Two more people in Los Angeles County have tested positive for the coronavirus, including one for whom no source of exposure can be found, possibly representing the county’s first case of community transmission of the illness, health officials announced Monday.
According to Dr. Barbara Ferrer, head of the county Department of Public Health, one of the new cases is a person with a known travel history to Japan. But Ferrer said health officials cannot identify any known exposure to the illness for the second patient.
“Community transmission is when we cannot identify a known source of exposure,” Ferrer said. “… With all of our cases, we are doing extensive investigations and identifying all of their close contacts. With both of these cases, to date we have identified no significant public exposures, but both of our new cases do have exposures to people who are known. … The two cases are now in isolation and all of their close contacts are or will be quarantined for up to 14 days from their last date of exposure.”
With the county now confirming its first possible case of “community transmission,” Ferrer said people who are pregnant, have underlying health conditions or are elderly should immediately begin “social distancing practices.”
“This would include avoiding non-essential travel, avoiding public gatherings or places where large groups of people are congregating and avoiding event venues,” Ferrer said.
She said those three groups of people are in danger of becoming more seriously ill if they contract the virus.
The two new patients, who are in isolation, bring the county’s overall total to 16. The other cases are:
— eight people in the travel group to Italy;
— two contract employees who were conducting coronavirus medical screenings of arriving passengers at Los Angeles International Airport;
— two relatives of a person who lives outside the county and was also confirmed with the virus; and
— a person who attended the American Israel Public Affairs Committee Conference in Washington, D.C.; and
— a traveler from the area of Wuhan, China, the epicenter of the coronavirus outbreak. That person, the county’s first patient, has since recovered.
In Long Beach, which has its own public health department separate from the county, a hospital official told the Long Beach Post a patient there has tested positive for the coronavirus in that city, although the case has not yet been confirmed by the city.
Dr.

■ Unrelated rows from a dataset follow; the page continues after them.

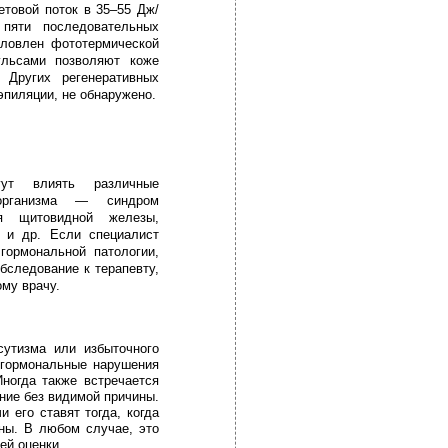
етовой поток в 35–55 Дж/
пяти последовательных
ловлен фототермической
льсами позволяют коже
 Других регенеративных
эпиляции, не обнаружено.
ут влиять различные
организма — синдром
ия щитовидной железы,
­ и др. Если специалист
гормональной патологии,
бследование к терапевту,
ому врачу.
сутизма или избыточного
ь гормональные нарушения
ногда также встречается
ние без видимой причины.
 его ставят тогда, когда
ны. В любом случае, это
ей оценки.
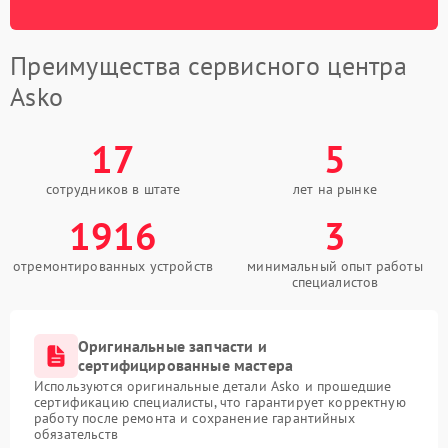
Преимущества сервисного центра
Asko
17
5
сотрудников в штате
лет на рынке
1916
3
отремонтированных устройств
минимальный опыт работы
специалистов
Оригинальные запчасти и
сертифицированные мастера
Используются оригинальные детали Asko и прошедшие
сертификацию специалисты, что гарантирует корректную
работу после ремонта и сохранение гарантийных
обязательств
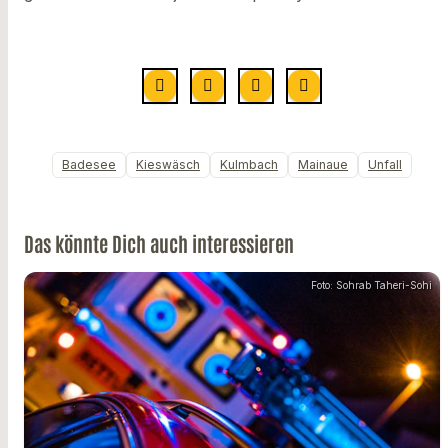
Badesee
Kieswäsch
Kulmbach
Mainaue
Unfall
Das könnte Dich auch interessieren
Foto: Sohrab Taheri-Sohi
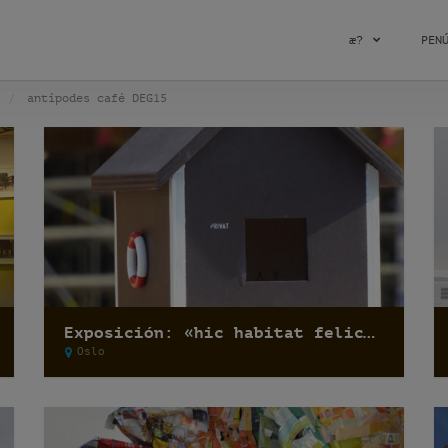
æ?
PEN
antipodes café DEG15
Exposición: «hic habitat felicitas» por Pfelder
Oslo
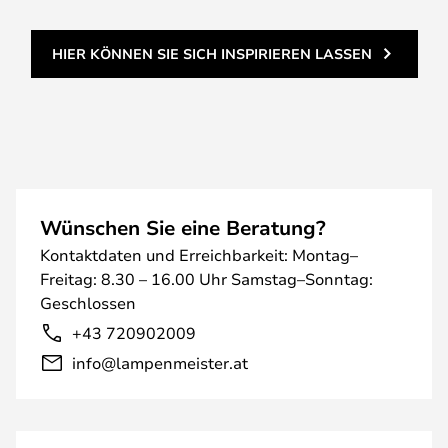
HIER KÖNNEN SIE SICH INSPIRIEREN LASSEN
Wünschen Sie eine Beratung?
Kontaktdaten und Erreichbarkeit: Montag–
Freitag: 8.30 – 16.00 Uhr Samstag–Sonntag:
Geschlossen
+43 720902009
info@lampenmeister.at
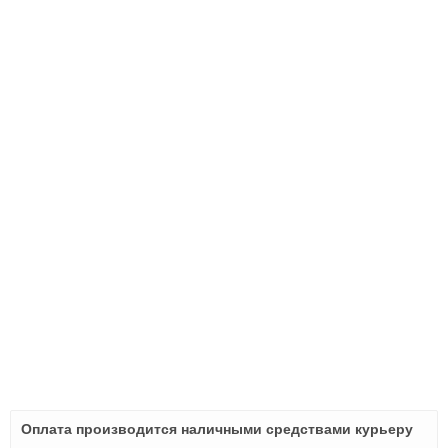
Оплата производится наличными средствами курьеру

James Leo, chief medical officer for Long Beach Memorial Medical Center, told the paper the patient has been in isolation since being identified as a possible patient, and the person is “being provided with the very best care.”
If confirmed the case would be the first in Long Beach.
Meanwhile, at Cal State Long Beach, university officials confirmed that 10 students are in self-quarantine after attending a “large event in Washington, D.C., at which three people subsequently tested positive for COVID-19.” The college did not specify the event or confirm if they also attended the AIPAC conference attended by the Los Angeles County coronavirus patient and two other people who have since tested positive.
CSULB officials said the students are not showing any symptoms of the illness and the university is “in ongoing communication with them and we are closely monitoring their health status.”
At Cal State Northridge, university President Dianne Harrison said 13 students who attended the AIPAC conference have agreed to “self-isolate for 14 days from the date of potential exposure,” although none of them are exhibiting any symptoms.
“CSUN has contacted each student to assist with these efforts and arrange for alternative learning options,” Harrison wrote in a message to the campus community.
Ferrer noted that any travelers returning from Italy, South Korea, mainland China or Iran are still being asked “to self-quarantine themselves for 14 days upon their return to the United States.”
She also said the U.S. Centers for Disease Control and Prevention is advising that people not go on any cruises.
There have been 22 deaths from coronavirus in the United States, while more than 3,800 people have died worldwide.
The Los Angeles Unified School District Board of Education plans to consider an emergency declaration due to coronavirus at its Tuesday meeting, although Superintendent Austin Beutner indicated Monday there is no known impact of the disease on district schools. The declaration would allow Beutner “to respond to emergency conditions at district sites in accordance with the Public Contract Code.”
Los Angeles city and county officials have also declared public emergencies, as have officials in Riverside, Orange and San Diego counties.